Superpowers in the Animal Kingdom (BSC 1930): A tiny tardigrade can survive 10,000 times more radiation than a human. Octopuses can become nearly invisible in seconds. Electric eels can produce a shock that is powerful enough to stun a human. There are many examples of superpowers in the animal kingdom. This course focuses on the mechanisms that underlie real life superpowers and how they evolved.

General Biology III (BSC 2012C): This course is designed to introduce students to the diversity and evolution of animals and the anatomy and physiology of representative taxa. Students are introduced to the tremendous biodiversity that results from the basic building blocks of life that are described in General Biology I and II. An overview of the major groups of animals is presented, focusing on unique adaptations and the evolutionary origin of important characteristics. A comparative view of animal anatomy and physiology is provided by examining the development of organs and organ systems in representative animal groups.

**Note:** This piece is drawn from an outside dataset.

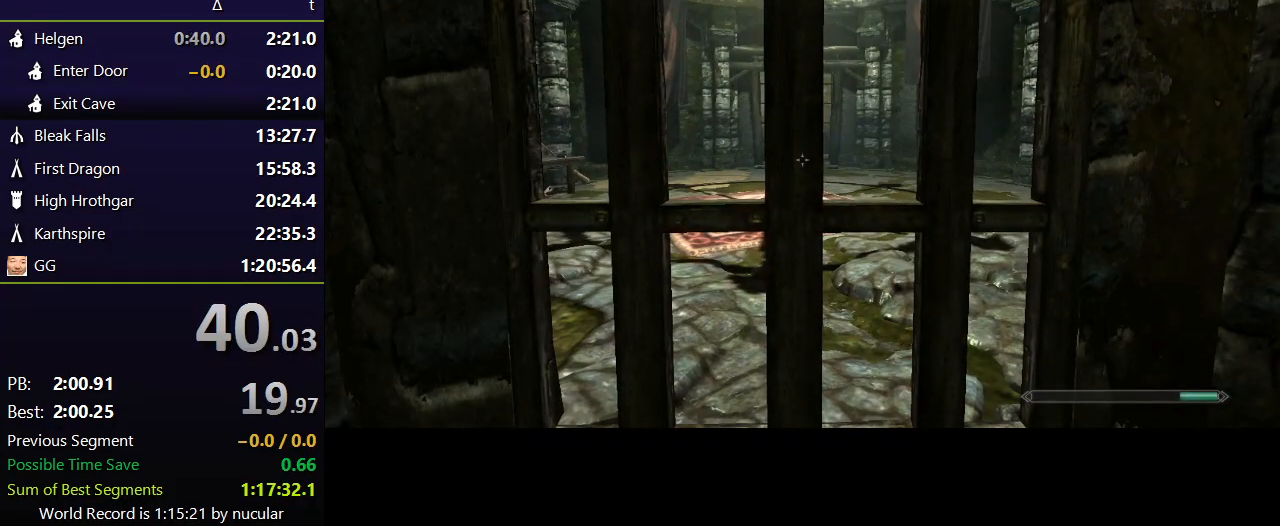
{"keys": [], "mouse": [], "events": []}
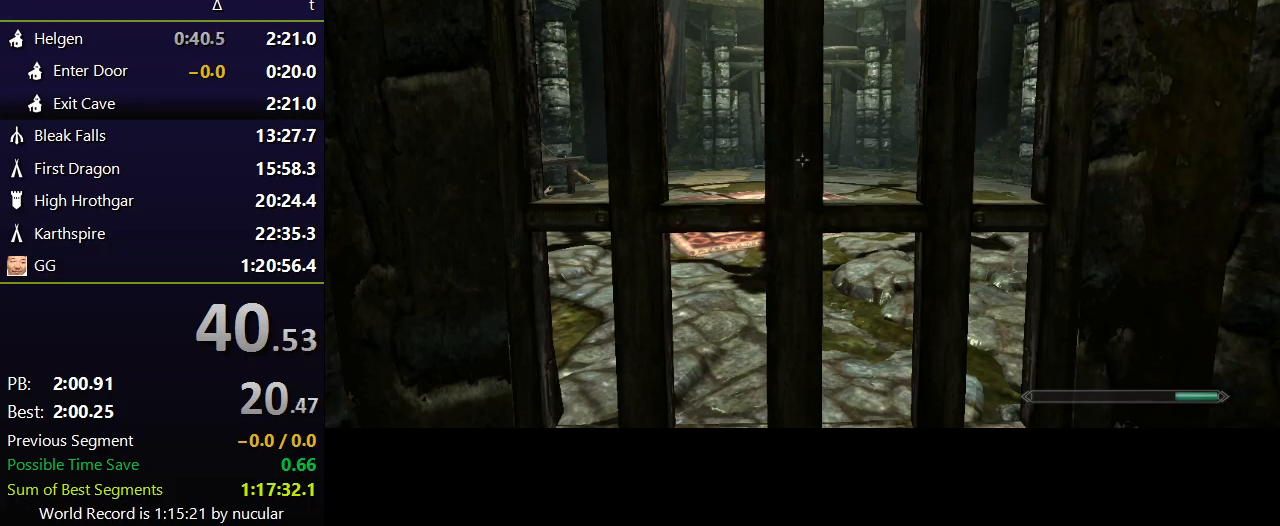
{"keys": [], "mouse": [], "events": []}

The laboratory involves experimentation with living animals and/or dissection of preserved animals.

Genetics (PCB 3063C): Genetics is the study of how heritable characteristics are transferred between generations. This course focuses on the molecular basis of heredity, the connection between genotypes and phenotypes, and how genotypes and phenotypes evolve. Students hone critical thinking skills by applying the knowledge and skills that they gain in class to solve genetics problems.

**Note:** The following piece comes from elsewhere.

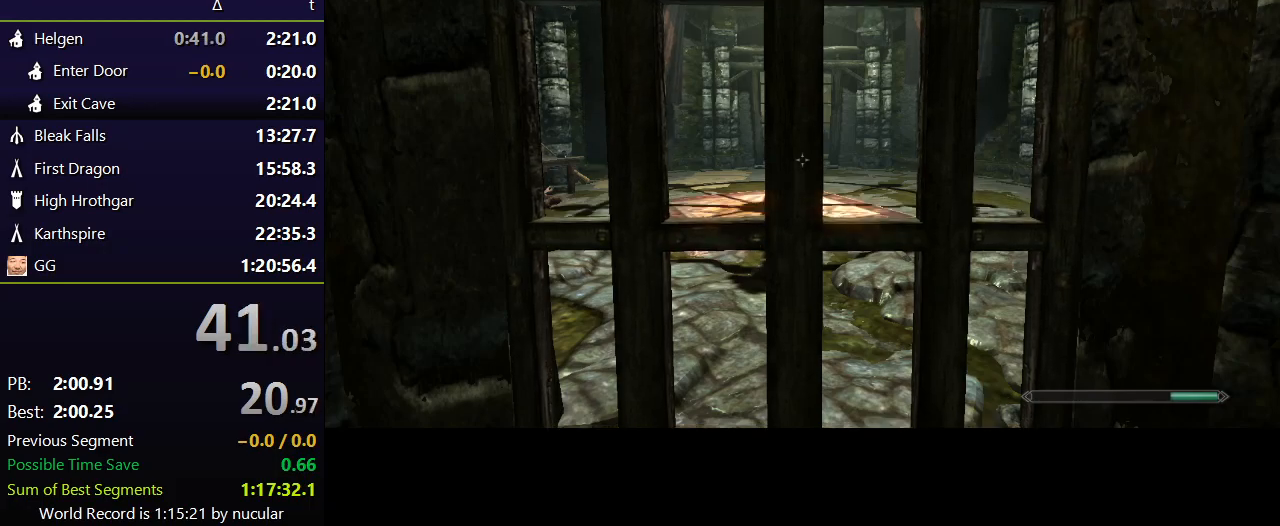
{"keys": [], "mouse": [], "events": []}
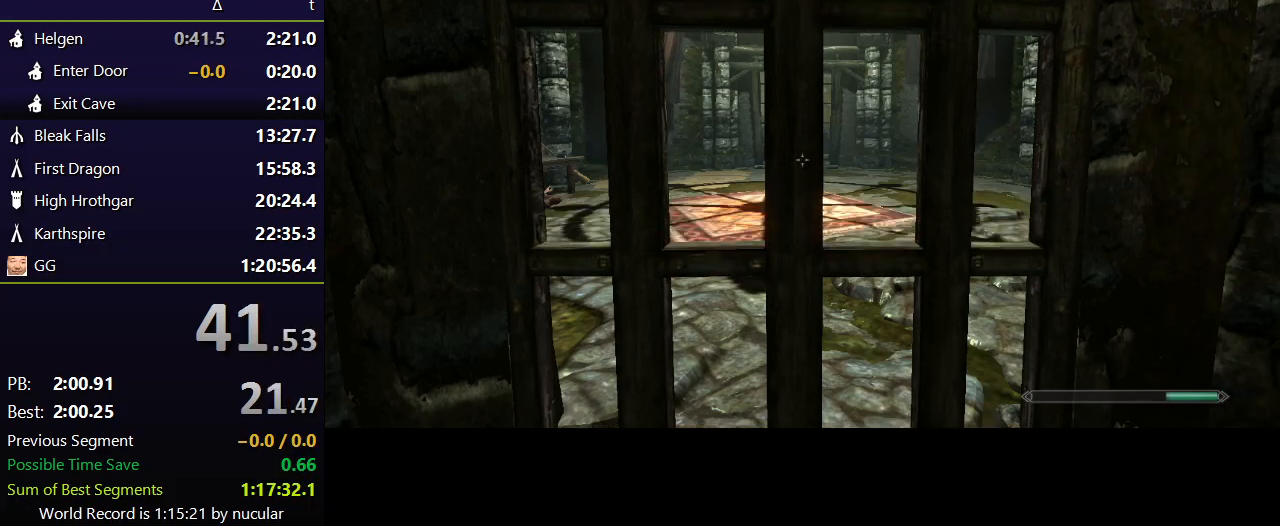
{"keys": [], "mouse": [], "events": []}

Coastal Invertebrate Zoology (ZOO4208C): This course is designed to introduce students to the major problems that biologists are currently working to solve in the field of metazoan evolution. Students study comparative approaches that are utilized to solve the mysteries of metazoan evolution, such as phylogenetics, comparative genomics, comparative morphology, and evolutionary developmental biology.

Genomics (BSC4930): Genomics is one of the newest and most exciting fields in biology. Discoveries made in this field have far reaching implications for important topics such as the evolution of life on our planet and the genetic causes of human diseases. This course focuses on the history of genomics, the technology used to sequence and analyze genomes, and the discoveries made from investigations of genomes. This course addresses questions such as what genomic comparisons reveal about the relationship between disparate animal lineages; how the genome controls the production of the phenotype; the relationship between genome complexity and phenotype complexity; the evolutionary mechanisms that control genome architecture; and the genomic underpinnings of human disease.